_PROMPT:_
Please work out how many lines of the listing below contain the word "πάλιν", and reply with that number alone.

_GIVEN RECORDS:_
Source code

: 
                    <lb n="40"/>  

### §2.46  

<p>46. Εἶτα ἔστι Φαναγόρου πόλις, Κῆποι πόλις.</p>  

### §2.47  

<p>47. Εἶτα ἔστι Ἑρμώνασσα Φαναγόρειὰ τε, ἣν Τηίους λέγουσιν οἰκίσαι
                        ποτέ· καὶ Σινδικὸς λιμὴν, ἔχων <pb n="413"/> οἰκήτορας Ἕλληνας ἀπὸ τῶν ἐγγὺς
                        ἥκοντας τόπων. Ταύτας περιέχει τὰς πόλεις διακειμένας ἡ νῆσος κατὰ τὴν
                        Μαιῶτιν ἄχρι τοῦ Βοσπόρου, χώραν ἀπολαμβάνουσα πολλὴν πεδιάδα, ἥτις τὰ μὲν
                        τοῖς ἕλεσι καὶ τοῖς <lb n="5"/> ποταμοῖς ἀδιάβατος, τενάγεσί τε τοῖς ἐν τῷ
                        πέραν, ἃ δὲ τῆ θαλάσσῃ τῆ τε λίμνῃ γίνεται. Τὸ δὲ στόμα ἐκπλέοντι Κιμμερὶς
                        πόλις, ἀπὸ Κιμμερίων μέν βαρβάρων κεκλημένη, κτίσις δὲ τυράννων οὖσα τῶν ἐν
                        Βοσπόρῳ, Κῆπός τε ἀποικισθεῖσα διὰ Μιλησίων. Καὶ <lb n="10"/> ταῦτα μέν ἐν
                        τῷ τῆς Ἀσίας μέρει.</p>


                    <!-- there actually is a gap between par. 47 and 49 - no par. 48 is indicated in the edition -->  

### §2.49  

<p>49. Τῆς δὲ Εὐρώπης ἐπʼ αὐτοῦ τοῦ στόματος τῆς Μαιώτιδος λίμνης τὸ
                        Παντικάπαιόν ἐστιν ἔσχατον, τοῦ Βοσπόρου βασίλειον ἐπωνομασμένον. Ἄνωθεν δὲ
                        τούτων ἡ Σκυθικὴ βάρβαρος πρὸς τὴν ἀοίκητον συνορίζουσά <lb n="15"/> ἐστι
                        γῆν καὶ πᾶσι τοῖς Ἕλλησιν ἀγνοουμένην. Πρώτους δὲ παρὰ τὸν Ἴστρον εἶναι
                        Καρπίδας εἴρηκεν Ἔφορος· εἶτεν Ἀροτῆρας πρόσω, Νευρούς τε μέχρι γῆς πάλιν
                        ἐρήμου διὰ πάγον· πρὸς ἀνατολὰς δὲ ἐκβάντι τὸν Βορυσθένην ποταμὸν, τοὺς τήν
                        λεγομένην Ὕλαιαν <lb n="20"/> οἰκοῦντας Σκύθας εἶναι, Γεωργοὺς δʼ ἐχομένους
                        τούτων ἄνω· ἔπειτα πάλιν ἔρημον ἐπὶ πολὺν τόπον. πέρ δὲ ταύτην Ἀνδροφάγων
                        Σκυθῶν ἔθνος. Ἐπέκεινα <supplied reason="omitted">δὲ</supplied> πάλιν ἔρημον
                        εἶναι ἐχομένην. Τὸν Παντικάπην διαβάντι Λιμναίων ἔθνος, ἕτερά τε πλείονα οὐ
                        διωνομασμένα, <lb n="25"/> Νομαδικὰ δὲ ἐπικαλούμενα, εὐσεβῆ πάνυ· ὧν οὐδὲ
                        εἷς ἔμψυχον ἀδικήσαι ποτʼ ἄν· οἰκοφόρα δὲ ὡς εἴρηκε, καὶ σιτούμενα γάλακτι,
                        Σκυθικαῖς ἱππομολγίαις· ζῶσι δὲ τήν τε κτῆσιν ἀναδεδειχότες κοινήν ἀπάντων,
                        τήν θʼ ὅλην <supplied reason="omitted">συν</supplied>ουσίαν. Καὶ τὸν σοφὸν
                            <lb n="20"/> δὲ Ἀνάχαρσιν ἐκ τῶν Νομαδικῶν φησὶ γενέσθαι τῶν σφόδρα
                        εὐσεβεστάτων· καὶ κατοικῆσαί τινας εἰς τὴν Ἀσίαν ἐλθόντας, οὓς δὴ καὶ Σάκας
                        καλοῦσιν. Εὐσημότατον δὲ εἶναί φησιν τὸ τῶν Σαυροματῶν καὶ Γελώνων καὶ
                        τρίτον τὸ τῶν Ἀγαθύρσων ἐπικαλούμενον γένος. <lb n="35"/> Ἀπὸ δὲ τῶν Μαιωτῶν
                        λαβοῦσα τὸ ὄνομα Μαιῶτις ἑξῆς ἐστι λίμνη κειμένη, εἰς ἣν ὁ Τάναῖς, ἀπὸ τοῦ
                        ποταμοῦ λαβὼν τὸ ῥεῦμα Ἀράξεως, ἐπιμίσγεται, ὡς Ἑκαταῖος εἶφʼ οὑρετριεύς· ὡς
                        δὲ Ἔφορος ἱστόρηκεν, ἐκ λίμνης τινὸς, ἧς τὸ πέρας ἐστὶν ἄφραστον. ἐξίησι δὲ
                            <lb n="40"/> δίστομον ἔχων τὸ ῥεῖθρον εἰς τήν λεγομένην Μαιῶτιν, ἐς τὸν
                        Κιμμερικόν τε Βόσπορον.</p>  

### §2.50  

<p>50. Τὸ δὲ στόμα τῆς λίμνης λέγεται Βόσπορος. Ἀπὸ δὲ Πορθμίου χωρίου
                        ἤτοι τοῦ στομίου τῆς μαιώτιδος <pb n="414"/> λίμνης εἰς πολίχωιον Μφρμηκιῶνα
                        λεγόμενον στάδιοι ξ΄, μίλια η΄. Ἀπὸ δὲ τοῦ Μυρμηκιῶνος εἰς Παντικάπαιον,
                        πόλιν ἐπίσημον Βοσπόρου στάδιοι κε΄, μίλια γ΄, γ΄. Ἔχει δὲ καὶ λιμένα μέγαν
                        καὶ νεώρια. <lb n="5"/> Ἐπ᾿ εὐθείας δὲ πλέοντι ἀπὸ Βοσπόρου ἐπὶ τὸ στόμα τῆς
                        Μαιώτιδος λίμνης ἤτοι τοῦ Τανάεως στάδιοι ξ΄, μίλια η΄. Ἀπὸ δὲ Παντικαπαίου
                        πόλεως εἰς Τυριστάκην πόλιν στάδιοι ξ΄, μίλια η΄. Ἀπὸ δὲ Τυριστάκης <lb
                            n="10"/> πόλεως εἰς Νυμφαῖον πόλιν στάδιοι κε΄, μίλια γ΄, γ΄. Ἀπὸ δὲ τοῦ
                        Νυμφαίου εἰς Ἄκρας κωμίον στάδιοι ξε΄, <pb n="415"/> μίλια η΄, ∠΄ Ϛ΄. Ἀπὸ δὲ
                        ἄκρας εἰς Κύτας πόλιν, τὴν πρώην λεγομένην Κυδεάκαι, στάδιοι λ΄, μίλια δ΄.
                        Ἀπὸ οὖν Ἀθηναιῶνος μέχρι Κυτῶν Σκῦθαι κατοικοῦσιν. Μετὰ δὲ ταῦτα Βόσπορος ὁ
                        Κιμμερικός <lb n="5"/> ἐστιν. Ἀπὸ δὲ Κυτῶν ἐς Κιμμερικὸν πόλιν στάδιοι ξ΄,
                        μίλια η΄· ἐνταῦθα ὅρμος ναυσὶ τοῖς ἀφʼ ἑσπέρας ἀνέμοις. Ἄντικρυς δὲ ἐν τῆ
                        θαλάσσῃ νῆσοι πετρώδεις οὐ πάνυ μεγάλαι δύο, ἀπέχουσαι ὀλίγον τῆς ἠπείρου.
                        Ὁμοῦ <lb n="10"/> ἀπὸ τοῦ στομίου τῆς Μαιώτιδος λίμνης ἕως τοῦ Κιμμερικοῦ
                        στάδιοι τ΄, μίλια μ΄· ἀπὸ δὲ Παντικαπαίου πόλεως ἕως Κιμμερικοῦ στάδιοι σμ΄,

_SOLUTION TO THE EXERCISE:_
3